TASK DIRECTIONS: Apart from the images, reproduce every record word for word.

(Machine-readable electronics designs)
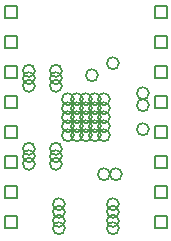
<source format=gbr>
%TF.GenerationSoftware,Altium Limited,Altium Designer,20.1.11 (218)*%
G04 Layer_Color=2752767*
%FSLAX44Y44*%
%MOMM*%
%TF.SameCoordinates,50A8C56D-45DD-42E2-B7DE-0EE63C40E652*%
%TF.FilePolarity,Positive*%
%TF.FileFunction,Drawing*%
%TF.Part,Single*%
G01*
G75*
%TA.AperFunction,NonConductor*%
%ADD43C,0.1270*%
%ADD44C,0.1693*%
D43*
X134620Y58420D02*
Y68580D01*
X144780D01*
Y58420D01*
X134620D01*
X7620Y7620D02*
Y17780D01*
X17780D01*
Y7620D01*
X7620D01*
Y33020D02*
Y43180D01*
X17780D01*
Y33020D01*
X7620D01*
Y83820D02*
Y93980D01*
X17780D01*
Y83820D01*
X7620D01*
Y134620D02*
Y144780D01*
X17780D01*
Y134620D01*
X7620D01*
Y185420D02*
Y195580D01*
X17780D01*
Y185420D01*
X7620D01*
Y160020D02*
Y170180D01*
X17780D01*
Y160020D01*
X7620D01*
Y109220D02*
Y119380D01*
X17780D01*
Y109220D01*
X7620D01*
Y58420D02*
Y68580D01*
X17780D01*
Y58420D01*
X7620D01*
X134620Y7620D02*
Y17780D01*
X144780D01*
Y7620D01*
X134620D01*
Y33020D02*
Y43180D01*
X144780D01*
Y33020D01*
X134620D01*
Y83820D02*
Y93980D01*
X144780D01*
Y83820D01*
X134620D01*
Y134620D02*
Y144780D01*
X144780D01*
Y134620D01*
X134620D01*
Y185420D02*
Y195580D01*
X144780D01*
Y185420D01*
X134620D01*
Y160020D02*
Y170180D01*
X144780D01*
Y160020D01*
X134620D01*
Y109220D02*
Y119380D01*
X144780D01*
Y109220D01*
X134620D01*
D44*
X58420Y13970D02*
G03*
X58420Y13970I-5080J0D01*
G01*
X66040Y116840D02*
G03*
X66040Y116840I-5080J0D01*
G01*
Y109220D02*
G03*
X66040Y109220I-5080J0D01*
G01*
Y101600D02*
G03*
X66040Y101600I-5080J0D01*
G01*
X73660Y116840D02*
G03*
X73660Y116840I-5080J0D01*
G01*
Y109220D02*
G03*
X73660Y109220I-5080J0D01*
G01*
Y101600D02*
G03*
X73660Y101600I-5080J0D01*
G01*
X81280Y116840D02*
G03*
X81280Y116840I-5080J0D01*
G01*
Y109220D02*
G03*
X81280Y109220I-5080J0D01*
G01*
Y101600D02*
G03*
X81280Y101600I-5080J0D01*
G01*
X88900Y116840D02*
G03*
X88900Y116840I-5080J0D01*
G01*
Y109220D02*
G03*
X88900Y109220I-5080J0D01*
G01*
Y101600D02*
G03*
X88900Y101600I-5080J0D01*
G01*
X66040Y93980D02*
G03*
X66040Y93980I-5080J0D01*
G01*
X73660D02*
G03*
X73660Y93980I-5080J0D01*
G01*
X81280D02*
G03*
X81280Y93980I-5080J0D01*
G01*
X88900D02*
G03*
X88900Y93980I-5080J0D01*
G01*
X96520Y116840D02*
G03*
X96520Y116840I-5080J0D01*
G01*
Y109220D02*
G03*
X96520Y109220I-5080J0D01*
G01*
Y101600D02*
G03*
X96520Y101600I-5080J0D01*
G01*
Y93980D02*
G03*
X96520Y93980I-5080J0D01*
G01*
X81280Y86360D02*
G03*
X81280Y86360I-5080J0D01*
G01*
X88900D02*
G03*
X88900Y86360I-5080J0D01*
G01*
X73660D02*
G03*
X73660Y86360I-5080J0D01*
G01*
X66040D02*
G03*
X66040Y86360I-5080J0D01*
G01*
X96520D02*
G03*
X96520Y86360I-5080J0D01*
G01*
X104140Y13970D02*
G03*
X104140Y13970I-5080J0D01*
G01*
Y21590D02*
G03*
X104140Y21590I-5080J0D01*
G01*
X58420D02*
G03*
X58420Y21590I-5080J0D01*
G01*
X55880Y68580D02*
G03*
X55880Y68580I-5080J0D01*
G01*
Y62230D02*
G03*
X55880Y62230I-5080J0D01*
G01*
X33020Y68580D02*
G03*
X33020Y68580I-5080J0D01*
G01*
Y62230D02*
G03*
X33020Y62230I-5080J0D01*
G01*
X55880Y134620D02*
G03*
X55880Y134620I-5080J0D01*
G01*
Y140970D02*
G03*
X55880Y140970I-5080J0D01*
G01*
X33020Y134620D02*
G03*
X33020Y134620I-5080J0D01*
G01*
Y140970D02*
G03*
X33020Y140970I-5080J0D01*
G01*
X129540Y91440D02*
G03*
X129540Y91440I-5080J0D01*
G01*
X55880Y128270D02*
G03*
X55880Y128270I-5080J0D01*
G01*
X33020D02*
G03*
X33020Y128270I-5080J0D01*
G01*
X86360Y137160D02*
G03*
X86360Y137160I-5080J0D01*
G01*
X106680Y53340D02*
G03*
X106680Y53340I-5080J0D01*
G01*
X96520D02*
G03*
X96520Y53340I-5080J0D01*
G01*
X104140Y27940D02*
G03*
X104140Y27940I-5080J0D01*
G01*
X129540Y121920D02*
G03*
X129540Y121920I-5080J0D01*
G01*
Y111760D02*
G03*
X129540Y111760I-5080J0D01*
G01*
X104140Y147320D02*
G03*
X104140Y147320I-5080J0D01*
G01*
Y7620D02*
G03*
X104140Y7620I-5080J0D01*
G01*
X58420D02*
G03*
X58420Y7620I-5080J0D01*
G01*
Y27940D02*
G03*
X58420Y27940I-5080J0D01*
G01*
X55880Y74930D02*
G03*
X55880Y74930I-5080J0D01*
G01*
X33020D02*
G03*
X33020Y74930I-5080J0D01*
G01*
%TF.MD5,09f49024c1243f28951a7a4cb1c5dca8*%
M02*

</source>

SOLVED EXERCISE:
<source format=gbr>
%TF.GenerationSoftware,Altium Limited,Altium Designer,20.1.11 (218)*%
G04 Layer_Color=2752767*
%FSLAX44Y44*%
%MOMM*%
%TF.SameCoordinates,50A8C56D-45DD-42E2-B7DE-0EE63C40E652*%
%TF.FilePolarity,Positive*%
%TF.FileFunction,Drawing*%
%TF.Part,Single*%
G01*
G75*
%TA.AperFunction,NonConductor*%
%ADD43C,0.1270*%
%ADD44C,0.1693*%
D43*
X134620Y58420D02*
Y68580D01*
X144780D01*
Y58420D01*
X134620D01*
X7620Y7620D02*
Y17780D01*
X17780D01*
Y7620D01*
X7620D01*
Y33020D02*
Y43180D01*
X17780D01*
Y33020D01*
X7620D01*
Y83820D02*
Y93980D01*
X17780D01*
Y83820D01*
X7620D01*
Y134620D02*
Y144780D01*
X17780D01*
Y134620D01*
X7620D01*
Y185420D02*
Y195580D01*
X17780D01*
Y185420D01*
X7620D01*
Y160020D02*
Y170180D01*
X17780D01*
Y160020D01*
X7620D01*
Y109220D02*
Y119380D01*
X17780D01*
Y109220D01*
X7620D01*
Y58420D02*
Y68580D01*
X17780D01*
Y58420D01*
X7620D01*
X134620Y7620D02*
Y17780D01*
X144780D01*
Y7620D01*
X134620D01*
Y33020D02*
Y43180D01*
X144780D01*
Y33020D01*
X134620D01*
Y83820D02*
Y93980D01*
X144780D01*
Y83820D01*
X134620D01*
Y134620D02*
Y144780D01*
X144780D01*
Y134620D01*
X134620D01*
Y185420D02*
Y195580D01*
X144780D01*
Y185420D01*
X134620D01*
Y160020D02*
Y170180D01*
X144780D01*
Y160020D01*
X134620D01*
Y109220D02*
Y119380D01*
X144780D01*
Y109220D01*
X134620D01*
D44*
X58420Y13970D02*
G03*
X58420Y13970I-5080J0D01*
G01*
X66040Y116840D02*
G03*
X66040Y116840I-5080J0D01*
G01*
Y109220D02*
G03*
X66040Y109220I-5080J0D01*
G01*
Y101600D02*
G03*
X66040Y101600I-5080J0D01*
G01*
X73660Y116840D02*
G03*
X73660Y116840I-5080J0D01*
G01*
Y109220D02*
G03*
X73660Y109220I-5080J0D01*
G01*
Y101600D02*
G03*
X73660Y101600I-5080J0D01*
G01*
X81280Y116840D02*
G03*
X81280Y116840I-5080J0D01*
G01*
Y109220D02*
G03*
X81280Y109220I-5080J0D01*
G01*
Y101600D02*
G03*
X81280Y101600I-5080J0D01*
G01*
X88900Y116840D02*
G03*
X88900Y116840I-5080J0D01*
G01*
Y109220D02*
G03*
X88900Y109220I-5080J0D01*
G01*
Y101600D02*
G03*
X88900Y101600I-5080J0D01*
G01*
X66040Y93980D02*
G03*
X66040Y93980I-5080J0D01*
G01*
X73660D02*
G03*
X73660Y93980I-5080J0D01*
G01*
X81280D02*
G03*
X81280Y93980I-5080J0D01*
G01*
X88900D02*
G03*
X88900Y93980I-5080J0D01*
G01*
X96520Y116840D02*
G03*
X96520Y116840I-5080J0D01*
G01*
Y109220D02*
G03*
X96520Y109220I-5080J0D01*
G01*
Y101600D02*
G03*
X96520Y101600I-5080J0D01*
G01*
Y93980D02*
G03*
X96520Y93980I-5080J0D01*
G01*
X81280Y86360D02*
G03*
X81280Y86360I-5080J0D01*
G01*
X88900D02*
G03*
X88900Y86360I-5080J0D01*
G01*
X73660D02*
G03*
X73660Y86360I-5080J0D01*
G01*
X66040D02*
G03*
X66040Y86360I-5080J0D01*
G01*
X96520D02*
G03*
X96520Y86360I-5080J0D01*
G01*
X104140Y13970D02*
G03*
X104140Y13970I-5080J0D01*
G01*
Y21590D02*
G03*
X104140Y21590I-5080J0D01*
G01*
X58420D02*
G03*
X58420Y21590I-5080J0D01*
G01*
X55880Y68580D02*
G03*
X55880Y68580I-5080J0D01*
G01*
Y62230D02*
G03*
X55880Y62230I-5080J0D01*
G01*
X33020Y68580D02*
G03*
X33020Y68580I-5080J0D01*
G01*
Y62230D02*
G03*
X33020Y62230I-5080J0D01*
G01*
X55880Y134620D02*
G03*
X55880Y134620I-5080J0D01*
G01*
Y140970D02*
G03*
X55880Y140970I-5080J0D01*
G01*
X33020Y134620D02*
G03*
X33020Y134620I-5080J0D01*
G01*
Y140970D02*
G03*
X33020Y140970I-5080J0D01*
G01*
X129540Y91440D02*
G03*
X129540Y91440I-5080J0D01*
G01*
X55880Y128270D02*
G03*
X55880Y128270I-5080J0D01*
G01*
X33020D02*
G03*
X33020Y128270I-5080J0D01*
G01*
X86360Y137160D02*
G03*
X86360Y137160I-5080J0D01*
G01*
X106680Y53340D02*
G03*
X106680Y53340I-5080J0D01*
G01*
X96520D02*
G03*
X96520Y53340I-5080J0D01*
G01*
X104140Y27940D02*
G03*
X104140Y27940I-5080J0D01*
G01*
X129540Y121920D02*
G03*
X129540Y121920I-5080J0D01*
G01*
Y111760D02*
G03*
X129540Y111760I-5080J0D01*
G01*
X104140Y147320D02*
G03*
X104140Y147320I-5080J0D01*
G01*
Y7620D02*
G03*
X104140Y7620I-5080J0D01*
G01*
X58420D02*
G03*
X58420Y7620I-5080J0D01*
G01*
Y27940D02*
G03*
X58420Y27940I-5080J0D01*
G01*
X55880Y74930D02*
G03*
X55880Y74930I-5080J0D01*
G01*
X33020D02*
G03*
X33020Y74930I-5080J0D01*
G01*
%TF.MD5,09f49024c1243f28951a7a4cb1c5dca8*%
M02*

</source>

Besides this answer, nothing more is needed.